If they’re smoking because of peer pressure, point out that smoking has been repeatedly proven to make you less attractive to potential partners.

If there’s one thing teenagers are usually short on, it’s money, so find ways of demonstrating how expensive and extravagant a habit of smoking is.

There’s a variety of services that can track how much money not smoking is saving you hour by hour (try apps like Quit Tracker or the Smokefree cost calculator), and even you will be surprised how quickly the numbers stack up.

To you, smoking might seem an unfathomable habit, but try to understand what your child sees in it, and use arguments that undermine those attractions. 

Obviously you should explain the enormous health risks too, but in 2019, it’s pretty likely they already know.

Consider e-cigarettes

Vaping, as it is widely known, may not feel like the smoke-free future you envisage for your child, but for already-addicted youngsters, it’s a creditable halfway house.

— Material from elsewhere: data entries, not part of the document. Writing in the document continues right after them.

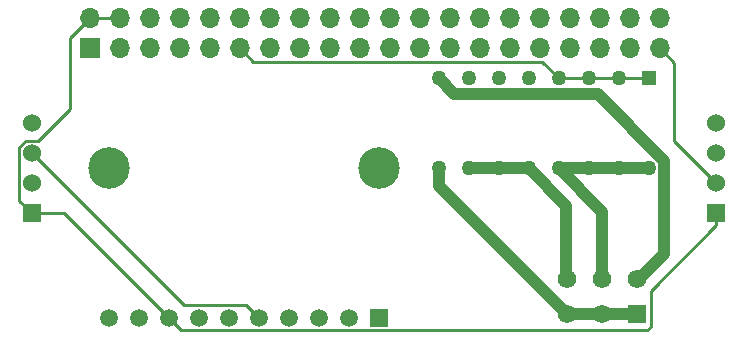
<source format=gbr>
G04 #@! TF.GenerationSoftware,KiCad,Pcbnew,(5.1.6-0-10_14)*
G04 #@! TF.CreationDate,2021-05-11T12:02:37-04:00*
G04 #@! TF.ProjectId,venti-zero,76656e74-692d-47a6-9572-6f2e6b696361,1.0*
G04 #@! TF.SameCoordinates,Original*
G04 #@! TF.FileFunction,Copper,L1,Top*
G04 #@! TF.FilePolarity,Positive*
%FSLAX46Y46*%
G04 Gerber Fmt 4.6, Leading zero omitted, Abs format (unit mm)*
G04 Created by KiCad (PCBNEW (5.1.6-0-10_14)) date 2021-05-11 12:02:37*
%MOMM*%
%LPD*%
G01*
G04 APERTURE LIST*
G04 #@! TA.AperFunction,ComponentPad*
%ADD10R,1.270000X1.270000*%
G04 #@! TD*
G04 #@! TA.AperFunction,ComponentPad*
%ADD11C,1.270000*%
G04 #@! TD*
G04 #@! TA.AperFunction,ViaPad*
%ADD12R,1.570000X1.570000*%
G04 #@! TD*
G04 #@! TA.AperFunction,ViaPad*
%ADD13C,1.570000*%
G04 #@! TD*
G04 #@! TA.AperFunction,ComponentPad*
%ADD14C,1.524000*%
G04 #@! TD*
G04 #@! TA.AperFunction,ComponentPad*
%ADD15R,1.524000X1.524000*%
G04 #@! TD*
G04 #@! TA.AperFunction,ComponentPad*
%ADD16R,1.700000X1.700000*%
G04 #@! TD*
G04 #@! TA.AperFunction,ComponentPad*
%ADD17O,1.700000X1.700000*%
G04 #@! TD*
G04 #@! TA.AperFunction,ComponentPad*
%ADD18R,1.508000X1.508000*%
G04 #@! TD*
G04 #@! TA.AperFunction,ComponentPad*
%ADD19C,1.508000*%
G04 #@! TD*
G04 #@! TA.AperFunction,ComponentPad*
%ADD20C,3.516000*%
G04 #@! TD*
G04 #@! TA.AperFunction,Conductor*
%ADD21C,0.250000*%
G04 #@! TD*
G04 #@! TA.AperFunction,Conductor*
%ADD22C,1.000000*%
G04 #@! TD*
G04 APERTURE END LIST*
D10*
X173229000Y-98378000D03*
D11*
X170689000Y-98378000D03*
X168149000Y-98378000D03*
X165609000Y-98378000D03*
X163069000Y-98378000D03*
X160529000Y-98378000D03*
X157989000Y-98378000D03*
X155449000Y-98378000D03*
X155449000Y-105998000D03*
X157989000Y-105998000D03*
X160529000Y-105998000D03*
X163069000Y-105998000D03*
X165609000Y-105998000D03*
X168149000Y-105998000D03*
X170689000Y-105998000D03*
X173229000Y-105998000D03*
D12*
X172292000Y-118358000D03*
D13*
X169292000Y-118358000D03*
X166292000Y-118358000D03*
X172292000Y-115358000D03*
X169292000Y-115358000D03*
X166292000Y-115358000D03*
D14*
X121032000Y-102188000D03*
X121032000Y-104728000D03*
X121032000Y-107268000D03*
D15*
X121032000Y-109808000D03*
X178944000Y-109808000D03*
D14*
X178944000Y-107268000D03*
X178944000Y-104728000D03*
X178944000Y-102188000D03*
D16*
X125902000Y-95838000D03*
D17*
X125902000Y-93298000D03*
X128442000Y-95838000D03*
X128442000Y-93298000D03*
X130982000Y-95838000D03*
X130982000Y-93298000D03*
X133522000Y-95838000D03*
X133522000Y-93298000D03*
X136062000Y-95838000D03*
X136062000Y-93298000D03*
X138602000Y-95838000D03*
X138602000Y-93298000D03*
X141142000Y-95838000D03*
X141142000Y-93298000D03*
X143682000Y-95838000D03*
X143682000Y-93298000D03*
X146222000Y-95838000D03*
X146222000Y-93298000D03*
X148762000Y-95838000D03*
X148762000Y-93298000D03*
X151302000Y-95838000D03*
X151302000Y-93298000D03*
X153842000Y-95838000D03*
X153842000Y-93298000D03*
X156382000Y-95838000D03*
X156382000Y-93298000D03*
X158922000Y-95838000D03*
X158922000Y-93298000D03*
X161462000Y-95838000D03*
X161462000Y-93298000D03*
X164002000Y-95838000D03*
X164002000Y-93298000D03*
X166542000Y-95838000D03*
X166542000Y-93298000D03*
X169082000Y-95838000D03*
X169082000Y-93298000D03*
X171622000Y-95838000D03*
X171622000Y-93298000D03*
X174162000Y-95838000D03*
X174162000Y-93298000D03*
D18*
X150369000Y-118634500D03*
D19*
X147829000Y-118634500D03*
X145289000Y-118634500D03*
X142749000Y-118634500D03*
X140209000Y-118634500D03*
X137669000Y-118634500D03*
X135129000Y-118634500D03*
X132589000Y-118634500D03*
X130049000Y-118634500D03*
X127509000Y-118634500D03*
D20*
X127509000Y-105934500D03*
X150369000Y-105934500D03*
D21*
X133668001Y-119713501D02*
X132589000Y-118634500D01*
X173091501Y-119713501D02*
X133668001Y-119713501D01*
X173402001Y-119403001D02*
X173091501Y-119713501D01*
X173402001Y-116361999D02*
X173402001Y-119403001D01*
X178944000Y-110820000D02*
X173402001Y-116361999D01*
X178944000Y-109808000D02*
X178944000Y-110820000D01*
X123762500Y-109808000D02*
X121032000Y-109808000D01*
X132589000Y-118634500D02*
X123762500Y-109808000D01*
X124257001Y-94942999D02*
X125902000Y-93298000D01*
X124257001Y-100937759D02*
X124257001Y-94942999D01*
X121553761Y-103640999D02*
X124257001Y-100937759D01*
X120510239Y-103640999D02*
X121553761Y-103640999D01*
X119944999Y-104206239D02*
X120510239Y-103640999D01*
X119944999Y-108720999D02*
X119944999Y-104206239D01*
X121032000Y-109808000D02*
X119944999Y-108720999D01*
X125902000Y-93298000D02*
X128442000Y-93298000D01*
X161462000Y-93998000D02*
X161462000Y-93298000D01*
X175389010Y-103713010D02*
X178944000Y-107268000D01*
X175389010Y-97065010D02*
X175389010Y-103713010D01*
X174162000Y-95838000D02*
X175389010Y-97065010D01*
X173229000Y-98378000D02*
X165609000Y-98378000D01*
X139777001Y-97013001D02*
X138602000Y-95838000D01*
X164244001Y-97013001D02*
X139777001Y-97013001D01*
X165609000Y-98378000D02*
X164244001Y-97013001D01*
D22*
X172292000Y-118358000D02*
X166292000Y-118358000D01*
X155449000Y-107515000D02*
X155449000Y-105998000D01*
X166292000Y-118358000D02*
X155449000Y-107515000D01*
D21*
X133859499Y-117555499D02*
X121032000Y-104728000D01*
X139129999Y-117555499D02*
X133859499Y-117555499D01*
X140209000Y-118634500D02*
X139129999Y-117555499D01*
D22*
X172292000Y-115358000D02*
X172429000Y-115358000D01*
X168919803Y-99713001D02*
X156784001Y-99713001D01*
X156784001Y-99713001D02*
X155449000Y-98378000D01*
X174564001Y-113222999D02*
X174564001Y-105357199D01*
X174564001Y-105357199D02*
X168919803Y-99713001D01*
X172429000Y-115358000D02*
X174564001Y-113222999D01*
X165609000Y-105998000D02*
X173229000Y-105998000D01*
X169292000Y-109681000D02*
X165609000Y-105998000D01*
X169292000Y-115358000D02*
X169292000Y-109681000D01*
X163069000Y-105998000D02*
X157989000Y-105998000D01*
X157989000Y-105998000D02*
X158116000Y-105871000D01*
X166222001Y-115288001D02*
X166292000Y-115358000D01*
X166222001Y-109151001D02*
X166222001Y-115288001D01*
X163069000Y-105998000D02*
X166222001Y-109151001D01*
M02*

</source>
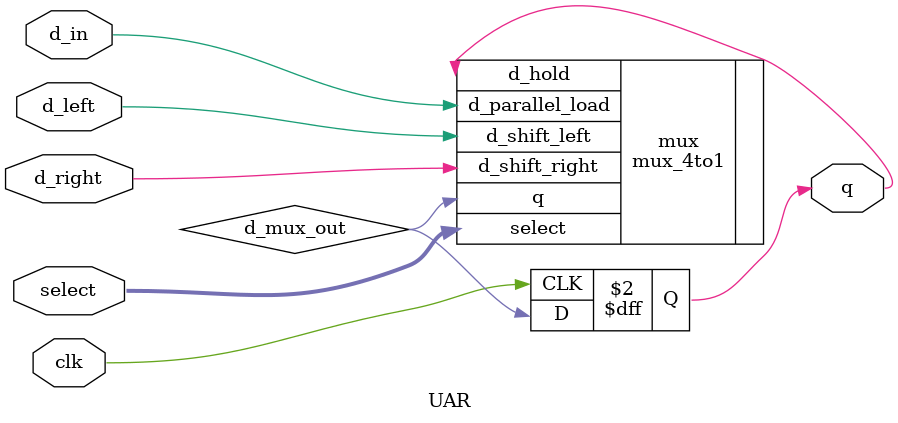
<source format=v>
module UAR(
    input wire d_left,     //Data from the left neighbour
    input wire d_right,    //Data from the right neighbour
    input wire d_in,       // parallel input data
    input wire clk,         // Clock signal
    input wire [1:0] select,    // COntrol signals S1,S0
    output reg q                // Output of the flipflop
);

wire d_mux_out; // Output from the multiplier

//Multiplier instance
mux_4to1 mux(
    .d_hold(q),
    .d_shift_left(d_left),
    .d_shift_right(d_right),
    .d_parallel_load(d_in),
    .select(select),
    .q(d_mux_out)
);

// D-fliflop to store the selected value
always @(posedge clk)begin
  q <= d_mux_out;
end

endmodule

</source>
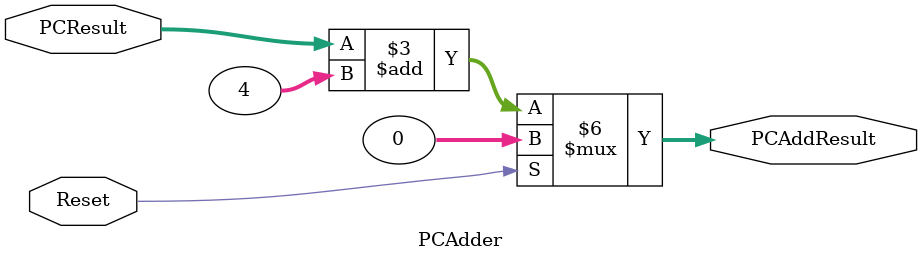
<source format=v>
`timescale 1ns / 1ps


module PCAdder(PCResult, PCAddResult, Reset);
    input [31:0] PCResult;
    input Reset;
    output reg [31:0] PCAddResult;
    initial begin
        PCAddResult <= 0;
    end
    always @(*) begin
        if (Reset == 1'b0) begin
            PCAddResult <= PCResult + 32'd4;
        end
        else begin
            PCAddResult <= 32'd0;
        end
    end
endmodule

</source>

The NHS says e-cigarettes carry “a small fraction of the risk of cigarettes”, as they cut out most of the toxic chemicals that make normal cigarettes so harmful.

The vapour they produce contains nicotine – satisfying the smoker’s physical urge – but does not contain tar or carbon monoxide.

Earlier this year a major clinical trial found that e-cigarettes, when combined with face-to-face support, were twice as likely to succeed compared to other nicotine replacement services like patches or gum.

Remain patient

Telling a child to quit smoking is not like telling them to clean their room – it’s a process. Remain calm – you should get through to them eventually.